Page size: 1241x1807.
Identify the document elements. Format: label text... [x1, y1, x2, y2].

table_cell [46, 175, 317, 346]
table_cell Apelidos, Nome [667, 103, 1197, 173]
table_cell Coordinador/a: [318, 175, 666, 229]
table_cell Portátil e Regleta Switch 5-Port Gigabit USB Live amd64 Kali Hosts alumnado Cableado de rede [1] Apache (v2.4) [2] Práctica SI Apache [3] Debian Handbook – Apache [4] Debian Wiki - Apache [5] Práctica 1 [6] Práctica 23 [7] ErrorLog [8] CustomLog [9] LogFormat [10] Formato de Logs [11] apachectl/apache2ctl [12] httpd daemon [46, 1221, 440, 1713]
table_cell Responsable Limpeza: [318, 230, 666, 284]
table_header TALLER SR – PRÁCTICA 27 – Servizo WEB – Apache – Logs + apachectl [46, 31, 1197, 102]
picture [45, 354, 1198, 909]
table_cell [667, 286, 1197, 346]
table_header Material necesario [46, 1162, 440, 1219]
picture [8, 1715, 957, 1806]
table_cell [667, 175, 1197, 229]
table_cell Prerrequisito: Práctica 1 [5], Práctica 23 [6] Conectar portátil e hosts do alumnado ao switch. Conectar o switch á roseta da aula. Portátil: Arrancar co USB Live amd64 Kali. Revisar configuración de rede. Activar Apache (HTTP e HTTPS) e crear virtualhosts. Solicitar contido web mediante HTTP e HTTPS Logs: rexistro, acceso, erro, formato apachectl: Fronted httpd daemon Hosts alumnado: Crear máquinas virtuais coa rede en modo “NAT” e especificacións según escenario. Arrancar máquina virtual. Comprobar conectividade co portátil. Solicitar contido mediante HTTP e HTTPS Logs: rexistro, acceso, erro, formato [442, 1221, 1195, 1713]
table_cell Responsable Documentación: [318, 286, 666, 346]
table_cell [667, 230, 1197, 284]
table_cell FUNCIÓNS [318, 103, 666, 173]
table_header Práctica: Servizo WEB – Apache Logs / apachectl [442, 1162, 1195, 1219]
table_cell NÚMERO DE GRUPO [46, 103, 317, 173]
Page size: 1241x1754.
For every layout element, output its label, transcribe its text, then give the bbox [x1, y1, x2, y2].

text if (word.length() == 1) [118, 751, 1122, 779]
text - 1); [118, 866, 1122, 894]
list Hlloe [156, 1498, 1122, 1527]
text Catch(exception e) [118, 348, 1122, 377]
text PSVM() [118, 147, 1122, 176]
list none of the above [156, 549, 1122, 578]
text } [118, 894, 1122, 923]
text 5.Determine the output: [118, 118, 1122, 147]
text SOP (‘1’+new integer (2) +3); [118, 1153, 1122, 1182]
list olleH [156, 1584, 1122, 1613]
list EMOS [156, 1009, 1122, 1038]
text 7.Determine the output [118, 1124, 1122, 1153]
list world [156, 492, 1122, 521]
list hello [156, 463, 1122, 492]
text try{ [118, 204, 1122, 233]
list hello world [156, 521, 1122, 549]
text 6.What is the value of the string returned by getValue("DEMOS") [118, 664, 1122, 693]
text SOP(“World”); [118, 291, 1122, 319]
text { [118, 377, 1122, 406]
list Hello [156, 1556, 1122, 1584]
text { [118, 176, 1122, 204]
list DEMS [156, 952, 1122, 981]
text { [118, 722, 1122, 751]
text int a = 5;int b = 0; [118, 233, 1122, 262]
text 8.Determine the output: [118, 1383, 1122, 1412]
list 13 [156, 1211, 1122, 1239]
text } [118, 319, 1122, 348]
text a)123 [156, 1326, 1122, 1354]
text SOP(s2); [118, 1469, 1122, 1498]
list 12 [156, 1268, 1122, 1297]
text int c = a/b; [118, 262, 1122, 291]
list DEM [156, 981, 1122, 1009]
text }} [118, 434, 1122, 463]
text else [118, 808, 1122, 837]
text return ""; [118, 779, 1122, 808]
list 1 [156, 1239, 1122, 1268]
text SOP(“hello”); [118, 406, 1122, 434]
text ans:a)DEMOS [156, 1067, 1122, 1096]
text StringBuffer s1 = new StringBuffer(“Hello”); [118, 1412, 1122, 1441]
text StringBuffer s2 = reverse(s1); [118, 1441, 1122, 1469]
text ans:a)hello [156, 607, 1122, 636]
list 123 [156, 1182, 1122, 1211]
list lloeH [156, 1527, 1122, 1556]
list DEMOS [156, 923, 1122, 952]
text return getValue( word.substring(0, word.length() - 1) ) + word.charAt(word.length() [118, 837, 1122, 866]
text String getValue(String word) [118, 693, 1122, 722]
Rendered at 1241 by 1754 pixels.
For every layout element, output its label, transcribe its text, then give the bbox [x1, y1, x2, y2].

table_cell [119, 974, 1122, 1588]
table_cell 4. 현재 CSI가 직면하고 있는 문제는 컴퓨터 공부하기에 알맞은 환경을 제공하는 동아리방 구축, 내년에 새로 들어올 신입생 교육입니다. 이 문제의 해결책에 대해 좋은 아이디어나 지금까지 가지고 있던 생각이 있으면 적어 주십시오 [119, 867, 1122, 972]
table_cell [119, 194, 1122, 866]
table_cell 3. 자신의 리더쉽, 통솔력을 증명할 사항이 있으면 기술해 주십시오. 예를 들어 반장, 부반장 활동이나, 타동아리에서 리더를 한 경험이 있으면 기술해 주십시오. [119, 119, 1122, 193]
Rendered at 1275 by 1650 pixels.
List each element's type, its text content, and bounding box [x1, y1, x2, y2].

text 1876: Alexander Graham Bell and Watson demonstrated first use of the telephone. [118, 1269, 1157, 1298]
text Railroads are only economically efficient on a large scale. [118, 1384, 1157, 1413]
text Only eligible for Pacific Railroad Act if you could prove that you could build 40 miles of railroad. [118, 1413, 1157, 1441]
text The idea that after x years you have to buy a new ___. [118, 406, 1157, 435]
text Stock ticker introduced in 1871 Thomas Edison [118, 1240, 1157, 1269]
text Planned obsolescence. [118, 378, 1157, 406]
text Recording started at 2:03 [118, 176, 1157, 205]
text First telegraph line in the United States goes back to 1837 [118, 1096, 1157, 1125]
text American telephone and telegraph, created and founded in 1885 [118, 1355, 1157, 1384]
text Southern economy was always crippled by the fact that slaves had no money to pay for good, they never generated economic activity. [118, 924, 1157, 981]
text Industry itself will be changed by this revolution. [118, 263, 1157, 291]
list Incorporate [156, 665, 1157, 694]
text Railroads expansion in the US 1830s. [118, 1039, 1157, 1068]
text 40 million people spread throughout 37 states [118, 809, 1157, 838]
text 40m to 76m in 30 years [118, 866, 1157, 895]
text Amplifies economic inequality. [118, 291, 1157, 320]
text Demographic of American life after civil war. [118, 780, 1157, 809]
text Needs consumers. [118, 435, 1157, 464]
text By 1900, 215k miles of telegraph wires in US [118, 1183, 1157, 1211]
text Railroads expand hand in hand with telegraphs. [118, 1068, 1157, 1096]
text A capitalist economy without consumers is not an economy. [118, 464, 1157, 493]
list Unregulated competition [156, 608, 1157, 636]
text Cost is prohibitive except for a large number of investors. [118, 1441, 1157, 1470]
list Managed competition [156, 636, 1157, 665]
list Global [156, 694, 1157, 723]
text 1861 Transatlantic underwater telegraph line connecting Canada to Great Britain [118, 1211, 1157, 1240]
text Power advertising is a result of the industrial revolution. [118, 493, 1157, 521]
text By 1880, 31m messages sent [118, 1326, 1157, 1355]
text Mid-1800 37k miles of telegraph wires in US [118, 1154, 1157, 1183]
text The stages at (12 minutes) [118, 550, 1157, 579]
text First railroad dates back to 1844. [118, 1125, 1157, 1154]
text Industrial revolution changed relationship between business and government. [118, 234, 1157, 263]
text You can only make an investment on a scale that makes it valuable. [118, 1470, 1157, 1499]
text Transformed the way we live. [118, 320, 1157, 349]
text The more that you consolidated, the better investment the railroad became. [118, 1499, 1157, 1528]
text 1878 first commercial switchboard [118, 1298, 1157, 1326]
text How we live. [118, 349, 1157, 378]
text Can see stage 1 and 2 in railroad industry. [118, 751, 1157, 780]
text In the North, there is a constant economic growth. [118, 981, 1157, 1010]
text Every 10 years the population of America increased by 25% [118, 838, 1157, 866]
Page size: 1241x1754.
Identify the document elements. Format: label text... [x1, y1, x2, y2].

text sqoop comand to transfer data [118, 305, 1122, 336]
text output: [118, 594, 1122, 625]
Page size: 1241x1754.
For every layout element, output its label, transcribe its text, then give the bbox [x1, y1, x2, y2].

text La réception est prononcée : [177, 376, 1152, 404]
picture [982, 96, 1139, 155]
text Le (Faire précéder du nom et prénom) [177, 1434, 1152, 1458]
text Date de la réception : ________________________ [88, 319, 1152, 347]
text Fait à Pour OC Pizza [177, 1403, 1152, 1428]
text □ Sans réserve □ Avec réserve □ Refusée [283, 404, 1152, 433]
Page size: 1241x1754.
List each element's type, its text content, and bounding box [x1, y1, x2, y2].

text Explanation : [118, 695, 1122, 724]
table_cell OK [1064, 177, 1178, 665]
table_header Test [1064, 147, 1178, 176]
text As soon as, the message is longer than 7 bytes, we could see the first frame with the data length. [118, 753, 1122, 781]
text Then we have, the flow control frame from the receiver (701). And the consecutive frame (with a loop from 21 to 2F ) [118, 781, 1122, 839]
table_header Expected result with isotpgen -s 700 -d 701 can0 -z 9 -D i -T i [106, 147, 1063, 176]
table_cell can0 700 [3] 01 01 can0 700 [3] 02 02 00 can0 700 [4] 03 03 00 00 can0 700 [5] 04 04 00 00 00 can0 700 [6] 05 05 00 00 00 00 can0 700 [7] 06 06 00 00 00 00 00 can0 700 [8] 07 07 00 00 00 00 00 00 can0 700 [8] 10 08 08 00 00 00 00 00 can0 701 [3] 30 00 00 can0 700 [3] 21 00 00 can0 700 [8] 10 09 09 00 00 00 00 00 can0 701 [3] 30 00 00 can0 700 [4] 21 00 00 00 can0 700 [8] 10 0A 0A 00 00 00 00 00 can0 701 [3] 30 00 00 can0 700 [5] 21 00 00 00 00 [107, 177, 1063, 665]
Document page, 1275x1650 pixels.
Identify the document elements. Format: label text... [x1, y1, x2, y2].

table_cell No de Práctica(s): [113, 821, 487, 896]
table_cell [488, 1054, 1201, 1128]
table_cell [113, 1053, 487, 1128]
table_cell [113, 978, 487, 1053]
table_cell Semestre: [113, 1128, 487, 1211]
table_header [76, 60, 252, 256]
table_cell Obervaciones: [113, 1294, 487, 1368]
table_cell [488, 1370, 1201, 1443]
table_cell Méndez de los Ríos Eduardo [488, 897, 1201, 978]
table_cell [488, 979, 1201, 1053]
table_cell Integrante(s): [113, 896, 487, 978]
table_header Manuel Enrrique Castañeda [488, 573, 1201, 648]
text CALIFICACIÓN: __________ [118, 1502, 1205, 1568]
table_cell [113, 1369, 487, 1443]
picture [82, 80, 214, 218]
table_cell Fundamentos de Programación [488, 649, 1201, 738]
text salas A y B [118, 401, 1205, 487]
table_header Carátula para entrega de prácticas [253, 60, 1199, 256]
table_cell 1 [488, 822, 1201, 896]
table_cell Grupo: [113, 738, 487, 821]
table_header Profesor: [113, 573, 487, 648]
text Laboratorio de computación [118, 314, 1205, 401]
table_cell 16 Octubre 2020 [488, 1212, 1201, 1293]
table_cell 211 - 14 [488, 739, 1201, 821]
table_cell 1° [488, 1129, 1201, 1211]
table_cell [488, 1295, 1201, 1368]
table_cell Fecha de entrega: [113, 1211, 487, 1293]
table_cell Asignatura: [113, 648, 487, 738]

# [Short exercise]
Arrange the lines as a numbered list, from the line containing "table_cell No de" through the line containing "table_cell [488, 979, 1201, 1053]", both included, leaving out blank lines.

# [The answer]
1. table_cell No de Práctica(s): [113, 821, 487, 896]
2. table_cell [488, 1054, 1201, 1128]
3. table_cell [113, 1053, 487, 1128]
4. table_cell [113, 978, 487, 1053]
5. table_cell Semestre: [113, 1128, 487, 1211]
6. table_header [76, 60, 252, 256]
7. table_cell Obervaciones: [113, 1294, 487, 1368]
8. table_cell [488, 1370, 1201, 1443]
9. table_cell Méndez de los Ríos Eduardo [488, 897, 1201, 978]
10. table_cell [488, 979, 1201, 1053]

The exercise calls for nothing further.